Last Updated on: 15th maio 2021, 07:12 pm

Sabe aquelas casas em que a decoração parece ter surgido da forma mais espontânea possível? Assim é o lar da artista e designer de estampas Clarisse, que descobriu uma verdadeira pérola na Lapa: uma casinha charmosa, com espaços amplos e acabamentos rústicos lembrando as construções do interior. Tem cimento queimado, tem ladrilhos hidráulicos, tem janelas com venezianas brancas e porta colorida… uma combinação pra lá de acolhedora, ainda mais se levarmos em conta os móveis antigos e os objetos queridos da moradora. “Estou sempre mudando as coisas de lugar, conforme as necessidades ou meu estado de espírito. Os vasos são os que mais transitam pelos ambientes, e a cada semana testo uma planta em um novo local”, ela conta.

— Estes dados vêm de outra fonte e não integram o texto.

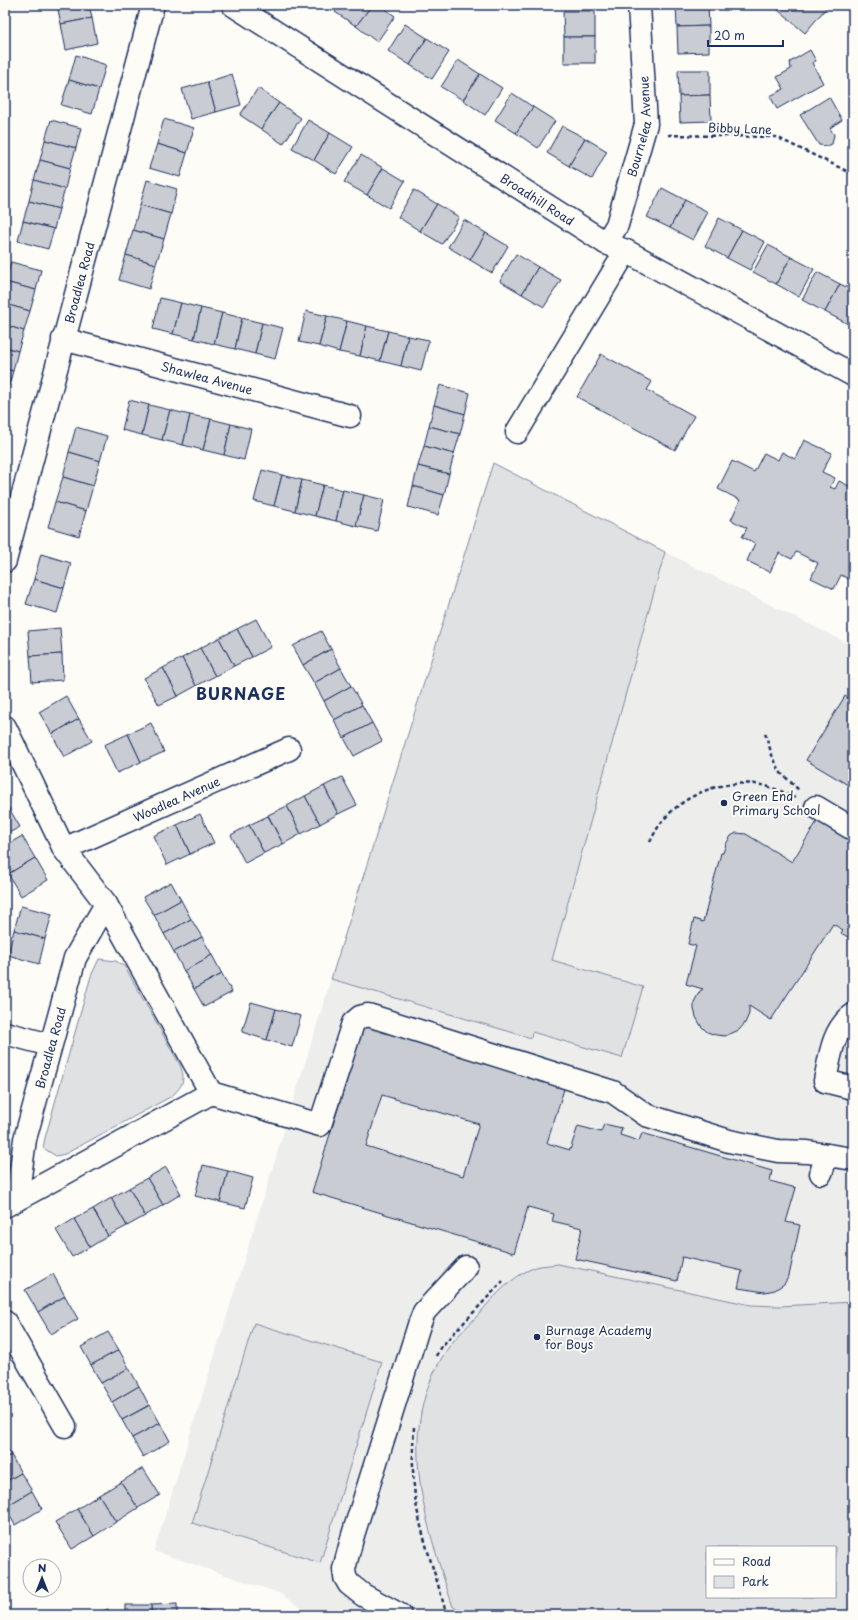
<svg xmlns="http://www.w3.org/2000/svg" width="858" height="1620" font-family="'Playpen Sans',sans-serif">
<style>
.built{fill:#edeeec;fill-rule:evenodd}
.green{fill:#e0e1e3;stroke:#7e88a0;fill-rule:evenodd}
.building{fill:#c9ccd3;stroke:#1b2f5e;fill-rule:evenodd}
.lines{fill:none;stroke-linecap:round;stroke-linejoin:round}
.minor-casing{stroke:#1b2f5e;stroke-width:25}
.path{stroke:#1b2f5e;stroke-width:2.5;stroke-dasharray:4 3;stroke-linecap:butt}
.minor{stroke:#fdfcf7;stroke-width:22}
.poi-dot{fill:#1b2f5e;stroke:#fdfcf7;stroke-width:1.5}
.labels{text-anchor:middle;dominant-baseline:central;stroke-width:4;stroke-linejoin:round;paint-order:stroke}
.street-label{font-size:12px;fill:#1b2f5e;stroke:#fdfcf7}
.poi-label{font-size:12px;fill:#1b2f5e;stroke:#fdfcf7;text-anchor:start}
.district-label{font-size:16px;font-weight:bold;letter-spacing:1px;fill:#1b2f5e;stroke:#fdfcf7}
</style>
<rect width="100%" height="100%" fill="#fdfcf7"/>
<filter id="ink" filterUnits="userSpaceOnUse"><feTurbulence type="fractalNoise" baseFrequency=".025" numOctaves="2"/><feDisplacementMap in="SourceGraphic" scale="8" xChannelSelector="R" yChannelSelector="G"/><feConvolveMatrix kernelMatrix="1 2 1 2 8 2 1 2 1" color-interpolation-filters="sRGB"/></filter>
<g filter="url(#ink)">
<!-- built -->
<path class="built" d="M 665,552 L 853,646 L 853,1615 L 311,1615 L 279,1593 L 154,1551 L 331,979 L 531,1038 ZM 707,1547 L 835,1547 L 835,1597 L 707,1597 Z"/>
<!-- green -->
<g class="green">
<polygon points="493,463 665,552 552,960 643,987 622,1058 532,1032 531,1038 331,979"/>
<path d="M 99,959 L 116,961 L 125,967 L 180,1065 C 186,1080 183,1085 172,1096 L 65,1154 L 56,1156 L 43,1148 L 45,1138 L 91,976 Z"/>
<path d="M 558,1264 L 751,1305 L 780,1306 L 853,1302 L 853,1615 L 480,1615 L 453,1607 C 427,1526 394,1436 443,1356 C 452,1340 467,1327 479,1314 C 493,1297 517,1271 540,1266 C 546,1265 552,1265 558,1264 ZM 707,1547 L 835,1547 L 835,1597 L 707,1597 Z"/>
<polygon points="254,1323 382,1362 320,1563 192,1523"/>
</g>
<!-- building -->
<g class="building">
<polygon points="57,5 89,5 92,18 61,24"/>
<polygon points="340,5 372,5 356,26 335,12"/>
<polygon points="372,5 380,5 395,16 377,42 356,26"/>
<polygon points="676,5 708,5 709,26 677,27"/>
<polygon points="772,5 825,5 827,7 805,33"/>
<polygon points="563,11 595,11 595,37 564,37"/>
<polygon points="92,18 97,43 66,50 61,24"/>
<polygon points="405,24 427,38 410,65 388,51"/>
<polygon points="709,26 709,52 678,53 677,27"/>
<rect x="564" y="37" width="31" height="26"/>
<polygon points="427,38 449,52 432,79 410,65"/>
<polygon points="810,50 816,61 812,63 823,83 777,109 770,96 784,89 777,77 791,69 790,62"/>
<polygon points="76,55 106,65 99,89 69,80"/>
<polygon points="458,60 480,74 463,100 441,87"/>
<polygon points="678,70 710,70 710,95 679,96"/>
<polygon points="232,74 241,105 216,112 207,82"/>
<polygon points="480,74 502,88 485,115 463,100"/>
<polygon points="69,80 99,89 92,114 61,105"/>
<polygon points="207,82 216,112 191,119 182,89"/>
<polygon points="258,88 279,103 261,129 240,115"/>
<polygon points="512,93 533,107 516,133 495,120"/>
<polygon points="710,95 711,121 680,122 679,96"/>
<polygon points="829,97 842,120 830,128 834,135 832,144 827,146 819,145 800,115"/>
<polygon points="279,103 301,118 283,144 261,129"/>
<polygon points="533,107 555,121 538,148 516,133"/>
<polygon points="164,119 194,128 187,153 157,144"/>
<polygon points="51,120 81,128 76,148 45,140"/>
<polygon points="308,120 330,133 314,160 292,148"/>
<polygon points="562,126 585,138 569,166 547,153"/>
<polygon points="330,133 353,147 336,174 314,160"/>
<polygon points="585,138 607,151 592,179 569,166"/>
<polygon points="45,140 76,148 70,168 40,160"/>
<polygon points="157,144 187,153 180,177 149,168"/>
<polygon points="361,155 383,168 367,195 344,182"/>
<polygon points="40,160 70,168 65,189 34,180"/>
<polygon points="383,168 405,181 389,208 367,195"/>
<polygon points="34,180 65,189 59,209 29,201"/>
<polygon points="147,180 177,189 171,214 140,205"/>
<polygon points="662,188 685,200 670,228 647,217"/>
<polygon points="414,190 437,204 420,231 398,217"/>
<polygon points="685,200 708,212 693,240 670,228"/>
<polygon points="29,201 59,209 54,229 23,221"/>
<polygon points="437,204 459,217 442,244 420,231"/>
<polygon points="140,205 171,214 164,239 133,230"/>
<polygon points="719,218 742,230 727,258 705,246"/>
<polygon points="464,220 486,233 470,260 448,247"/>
<polygon points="23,221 54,229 48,249 18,241"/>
<polygon points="133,230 164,239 156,264 126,255"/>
<polygon points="742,230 765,242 750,270 727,258"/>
<polygon points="486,233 508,246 492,273 470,260"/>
<polygon points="768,245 791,257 776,284 753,272"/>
<polygon points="516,254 538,267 522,294 500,281"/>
<polygon points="126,255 156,264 149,289 119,280"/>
<polygon points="791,257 814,269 799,297 776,284"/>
<polygon points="11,262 41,270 36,290 5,282"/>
<polygon points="538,267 561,280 544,307 522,294"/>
<polygon points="817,272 840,284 825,312 802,300"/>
<polygon points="5,282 36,290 30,311 5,304"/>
<polygon points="840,284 853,290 853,315 848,324 825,312"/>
<polygon points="160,298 181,303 173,334 153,329"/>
<polygon points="181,303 201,308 194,339 173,334"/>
<polygon points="5,304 30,311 24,331 5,325"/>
<polygon points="201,308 222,313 214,344 194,339"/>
<polygon points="306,311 327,316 319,346 299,342"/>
<polygon points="222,313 242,318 235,349 214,344"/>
<polygon points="327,316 347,321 339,352 319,346"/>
<polygon points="242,318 262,323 255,354 235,349"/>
<polygon points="347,321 367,326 360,356 339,352"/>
<polygon points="262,323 283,328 275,359 255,354"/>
<polygon points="5,325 24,331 18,351 5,347"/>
<polygon points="367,326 388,331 380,361 360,356"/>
<polygon points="388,331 408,336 401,366 380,361"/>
<polygon points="408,336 429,340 421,371 401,366"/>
<polygon points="5,347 18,351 13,371 5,369"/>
<polygon points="601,354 652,382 647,390 694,416 675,450 577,397"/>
<polygon points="5,369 13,371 7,392 5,391"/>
<polygon points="440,385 470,393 465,414 434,405"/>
<polygon points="129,400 149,405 142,435 122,430"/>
<polygon points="149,405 170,410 162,440 142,435"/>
<polygon points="434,405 465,414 460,434 429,426"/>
<polygon points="170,410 190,415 183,445 162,440"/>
<polygon points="190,415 211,419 203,450 183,445"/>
<polygon points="211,419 231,424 224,455 203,450"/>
<polygon points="231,424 251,429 244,460 224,455"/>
<polygon points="429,426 460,434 454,454 424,446"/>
<polygon points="76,427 107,436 100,461 69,452"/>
<polygon points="804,440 832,453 822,472 835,478 830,487 835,489 839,481 853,488 853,581 841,575 834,589 811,578 818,563 796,552 792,559 779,553 770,572 747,561 755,543 742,537 747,528 731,520 740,500 718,489 732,461 754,472 764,453 778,460 782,452 795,459"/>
<polygon points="424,446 454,454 449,474 418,466"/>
<polygon points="69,452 100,461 93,486 63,477"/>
<polygon points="418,466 449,474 444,495 413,486"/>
<polygon points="262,470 282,475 274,506 254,501"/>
<polygon points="282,475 302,480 295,511 274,506"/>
<polygon points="63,477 93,486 86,511 55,502"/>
<polygon points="302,480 323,485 315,516 295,511"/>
<polygon points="323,485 343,490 336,521 315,516"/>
<polygon points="413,486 444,495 438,515 408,507"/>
<polygon points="343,490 364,495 356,526 336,521"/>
<polygon points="364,495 384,500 377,531 356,526"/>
<polygon points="55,502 86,511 79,536 48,527"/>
<polygon points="41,554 71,563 64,588 34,579"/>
<polygon points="34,579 64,588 57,613 26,604"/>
<polygon points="256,619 271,647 252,657 237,629"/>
<polygon points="60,628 62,654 30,656 28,631"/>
<polygon points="237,629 252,657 234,666 219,638"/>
<polygon points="321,631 331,649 303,665 293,646"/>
<polygon points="219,638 234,666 215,676 200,648"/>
<polygon points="200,648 215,676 196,686 182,658"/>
<polygon points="331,649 341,668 314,683 303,665"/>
<polygon points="62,654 63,680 32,682 30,656"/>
<polygon points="182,658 196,686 178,696 163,668"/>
<polygon points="163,668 178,696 159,705 144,678"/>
<polygon points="341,668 351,686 324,701 314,683"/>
<polygon points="351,686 362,705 334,720 324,701"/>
<polygon points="66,696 79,719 52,734 39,712"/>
<polygon points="845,696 853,701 853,788 806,760"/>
<polygon points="362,705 372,723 344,738 334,720"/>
<polygon points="79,719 92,741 64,757 52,734"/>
<polygon points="151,723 164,752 141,762 128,734"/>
<polygon points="372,723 382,741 354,756 344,738"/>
<polygon points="128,734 141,762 117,773 104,745"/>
<polygon points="342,777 357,805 338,814 324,786"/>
<polygon points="324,786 338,814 320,824 305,796"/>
<polygon points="305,796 320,824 301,834 287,806"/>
<polygon points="7,805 20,827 5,835 5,806"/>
<polygon points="287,806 301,834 283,844 268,815"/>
<polygon points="200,814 214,843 190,854 177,825"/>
<polygon points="268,816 283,844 264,853 249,825"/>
<polygon points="818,820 853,842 853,940 841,933 843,930 833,924 771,1020 749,1006 749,1014 745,1023 739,1030 725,1036 716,1035 707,1032 701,1026 696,1017 694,1009 694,1002 700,991 703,989 686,984 696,946 688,944 694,919 703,922 721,853 723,853 726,844 731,836 736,833 746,834 792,862"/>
<polygon points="177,825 190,854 167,865 153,836"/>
<polygon points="249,825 264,853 245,863 231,835"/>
<polygon points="22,836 35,858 8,874 5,869 5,846"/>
<polygon points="35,858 48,880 21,896 8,874"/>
<polygon points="171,882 181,900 154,915 143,897"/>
<polygon points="181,900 191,919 164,934 154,915"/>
<polygon points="21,906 52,914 45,939 14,930"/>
<polygon points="191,919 202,937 174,952 164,934"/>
<polygon points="14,930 45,939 39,964 8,955"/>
<polygon points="202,937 212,955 184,971 174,952"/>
<polygon points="212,955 222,974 194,989 184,971"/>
<polygon points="222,974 232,992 204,1007 194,989"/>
<polygon points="251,1002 276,1009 267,1040 242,1032"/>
<polygon points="276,1009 301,1016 292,1047 267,1040"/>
<path d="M 364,1025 L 565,1086 L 547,1143 L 570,1150 L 578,1126 L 601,1132 L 604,1124 L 622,1128 L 620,1135 L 639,1141 L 642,1133 L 772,1171 L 770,1181 L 796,1188 L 786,1222 L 800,1225 L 789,1276 L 784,1284 L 775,1290 L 765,1292 L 738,1288 L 742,1271 L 682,1257 L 677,1281 L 575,1259 L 582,1228 L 552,1221 L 554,1214 L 528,1207 L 514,1253 L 312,1192 ZM 382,1095 L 479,1124 L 463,1176 L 366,1146 Z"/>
<polygon points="203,1165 228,1171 220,1202 195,1196"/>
<polygon points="166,1167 181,1194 163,1205 147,1178"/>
<polygon points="228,1171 253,1178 245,1208 220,1202"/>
<polygon points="147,1178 163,1205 145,1216 129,1188"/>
<polygon points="129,1188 145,1216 127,1226 111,1198"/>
<polygon points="111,1198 127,1226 108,1236 93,1209"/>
<polygon points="93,1209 108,1236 90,1247 74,1219"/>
<polygon points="74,1219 90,1247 72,1257 56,1230"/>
<polygon points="53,1274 65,1296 38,1312 25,1290"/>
<polygon points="65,1296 78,1319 51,1334 38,1312"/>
<polygon points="108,1332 119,1350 91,1365 81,1347"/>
<polygon points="119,1350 129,1368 101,1383 91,1365"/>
<polygon points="129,1368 139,1386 112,1402 101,1383"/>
<polygon points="139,1386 149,1405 122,1420 112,1402"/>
<polygon points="150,1405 160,1423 132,1438 122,1420"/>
<polygon points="160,1423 170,1441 143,1457 132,1438"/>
<polygon points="5,1444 11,1455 5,1458"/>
<polygon points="11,1455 21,1473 5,1482 5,1458"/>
<polygon points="143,1468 160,1495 138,1508 121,1482"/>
<polygon points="21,1473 32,1491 5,1507 5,1482"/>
<polygon points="121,1482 138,1508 116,1522 99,1495"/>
<polygon points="32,1491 42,1509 15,1525 5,1507"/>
<polygon points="99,1495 116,1522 94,1536 77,1509"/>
<polygon points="77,1509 94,1536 72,1549 55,1522"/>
<polygon points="177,1604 177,1615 151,1615 151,1605"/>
<rect x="125" y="1605" width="26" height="10"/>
<polygon points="108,1609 111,1615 94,1615"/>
<polygon points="201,1609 222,1615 200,1615"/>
</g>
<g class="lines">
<!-- minor casing -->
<g class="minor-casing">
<g id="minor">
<path id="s1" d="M 233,5 L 606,243 L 626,251 L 853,375"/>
<path id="s2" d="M 606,243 L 617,225 L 646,124 L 639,5"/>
<path id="s3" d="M 63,339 L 350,416"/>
<polyline points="517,432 626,251"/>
<path id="s4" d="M 5,561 L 153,5"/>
<polyline points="5,727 64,849 106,904 211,1093 5,1206"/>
<polyline points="816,807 853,829"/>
<path id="s5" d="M 64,849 L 289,749"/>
<path d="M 853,1015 C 832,1030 830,1057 825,1081 L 853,1088"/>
<polyline points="5,1033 50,1045"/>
<polyline points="211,1093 320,1125 353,1023 360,1017 368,1015 613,1092 646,1115 729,1141 778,1151 808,1152 853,1159"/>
<polyline points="821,1173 827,1155"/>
<path id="s6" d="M 17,1199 L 25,1139 L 75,958 L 106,904"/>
<polyline points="5,1322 65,1426"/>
<polyline points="400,1615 363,1595 349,1584 345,1577 344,1569 353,1535 419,1325 424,1312 466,1267"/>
</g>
</g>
<!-- path -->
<g class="path">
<polyline points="668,135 776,137 853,174"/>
<polyline points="765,733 772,755 780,772 800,791"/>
<path d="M 650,842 C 653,836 657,828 661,823 C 685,792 728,777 766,786 C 776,789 786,793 795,798"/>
<polyline points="436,1356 440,1348 503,1281"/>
<path d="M 414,1427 C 412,1457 412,1489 419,1518 C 426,1549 437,1579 445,1609 L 449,1611 L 448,1615"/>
</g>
<!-- minor -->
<use href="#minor" class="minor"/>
</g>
</g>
<!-- markers -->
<g class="poi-dot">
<circle cx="724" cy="803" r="4"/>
<circle cx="537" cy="1337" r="4"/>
</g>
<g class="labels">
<!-- street labels -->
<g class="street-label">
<text stroke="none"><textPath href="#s2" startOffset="123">Bournelea Avenue</textPath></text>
<text transform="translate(740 128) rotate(2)">Bibby Lane</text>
<text stroke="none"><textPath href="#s1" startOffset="361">Broadhill Road</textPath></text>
<text stroke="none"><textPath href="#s4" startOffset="288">Broadlea Road</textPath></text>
<text stroke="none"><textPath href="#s3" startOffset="149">Shawlea Avenue</textPath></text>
<text stroke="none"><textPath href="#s5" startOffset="123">Woodlea Avenue</textPath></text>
<text stroke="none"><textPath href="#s6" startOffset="155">Broadlea Road</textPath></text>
</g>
<!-- poi labels -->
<g class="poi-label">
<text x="732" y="796">Green End<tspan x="732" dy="14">Primary School</tspan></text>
<text x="545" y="1330">Burnage Academy<tspan x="545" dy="14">for Boys</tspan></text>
</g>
<!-- district labels -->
<g class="district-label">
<text x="241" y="693">BURNAGE</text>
</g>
</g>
<!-- margin -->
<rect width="858" height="1620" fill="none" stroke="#fdfcf7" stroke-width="20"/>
<rect x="10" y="10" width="838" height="1600" fill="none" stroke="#1b2f5e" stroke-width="1.5" filter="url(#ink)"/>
<!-- legend -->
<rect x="706" y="1546" width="130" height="52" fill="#fdfcf7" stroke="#a3aaba"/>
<rect x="714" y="1559" width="20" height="6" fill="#fdfcf7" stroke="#a3aaba"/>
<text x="742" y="1566" font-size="12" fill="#1b2f5e">Road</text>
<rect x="714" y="1576" width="20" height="12" fill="#e0e1e3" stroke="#a3aaba"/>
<text x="742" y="1586" font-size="12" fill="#1b2f5e">Park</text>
<!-- north arrow -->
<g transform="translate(42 1578)"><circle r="19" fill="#fdfcf7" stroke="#a3aaba"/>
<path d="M0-3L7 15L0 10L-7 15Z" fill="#1b2f5e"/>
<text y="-6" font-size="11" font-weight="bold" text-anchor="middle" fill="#1b2f5e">N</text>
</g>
<!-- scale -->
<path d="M708 40v6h75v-6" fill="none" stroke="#1b2f5e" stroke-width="2"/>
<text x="714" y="40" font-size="12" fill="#1b2f5e" stroke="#fdfcf7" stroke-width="3" paint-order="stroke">20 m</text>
</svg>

A cozinha de Clarisse não é muito grande, mas também tem suas surpresas. Segundo ela, o espaço é uma extensão da sala, com plantas, quadros e até trechos de papel de parede na geladeira. A pintura rosa foi uma invenção da artista, que queria fazer uma referência às casas nordestinas. “Tenho uma paixão pelas paredes caiadas do sertão, e o rosa é uma cor presente por lá. Não ficou exatamente como eu gostaria porque fui aconselhada a não usar cal em ambiente interno, muito menos na cozinha, mas devia ter sido mais cabeça-dura”, diz. A janela de ferro sobre a pia é um dos detalhes que Clarisse mais gosta na casa, e ela brinca que a luz da manhã é tão linda que até dá vontade de ficar horas lavando a louça.

O quarto é um verdadeiro ninho, um lugar onde o aconchego físico e o emocional têm o mesmo valor, e a decoração é um reflexo disso, portanto repleta de afetos. A estante suspensa ao lado da cama, por exemplo, foi criada por Clarisse com a ajuda do faz-tudo da vila e serve de apoio para livros e memórias. “Afetivamente falando, cada detalhe do quarto é bem especial, mas eu amo o lambe-lambe sobre a cama, com a foto do Gui, um amigo querido. Recriei meu horizonte preferido e através dele passo um bom tempo da vida observando o mar”, ela fala.

O ateliê oficial de Clarisse é em outro endereço, mas ela instalou um segundo espaço de criação no mezanino da casa, que fica sobre a área da cozinha e conecta-se tanto com a sala quanto com o quarto. O que ela mais queria era sentar na mesa de trabalho olhando para o jardim, então a disposição dos móveis girou em torno disso. A moradora trabalha com estamparia há quase 10 anos e encara essa arte como uma alternativa de linguagem, algo que a leva constantemente a novos lugares, encontros, vivências e entendimentos.

“Foi o caminho que encontrei para dar continuidade a uma pesquisa autoral, sendo o Veredas Atelier meu laboratório experimental onde crio com total liberdade. Paralelamente, mas com a mesma preocupação linguística, desenvolvo estampas para designers e marcas do setor da moda e decoração. O legal é que a estamparia pode ser explorada em infinitos suportes: ladrilhos hidráulicos; tecidos para decoração; roupas… a estampa precisa ser usada pelo outro para se tornar viva, e isso me encanta. Ninguém escolhe forrar um piso inteiro ou um sofá com um desenho que não lhe faça sentido e, apesar da estampa passar a ter novos significados quando usada pelo outro, ela também carrega consigo uma história própria – e é aí que entra minha pesquisa sobre a estamparia como possibilidade de comunicação”, Clarisse explica.

Ao lembrar da casa em que passou a infância, Clarisse consegue enxergar algumas referências similares em seu novo lar, sendo que boa parte dessa linguagem própria foi inspirada por seu pai.  “Ele é artista plástico, acumulador, maravilhosamente louco sem juízo. E minha mãe é alemã, com um estilo menos é mais, e critérios absolutamente funcionais: era casa engraçada com decoração peculiar. Certamente puxei de meu pai o vício por plantas, ferros-velhos, sebos, antiquários e tranqueiras. Não posso ver uma caçamba cheia que meu coração já bate forte”.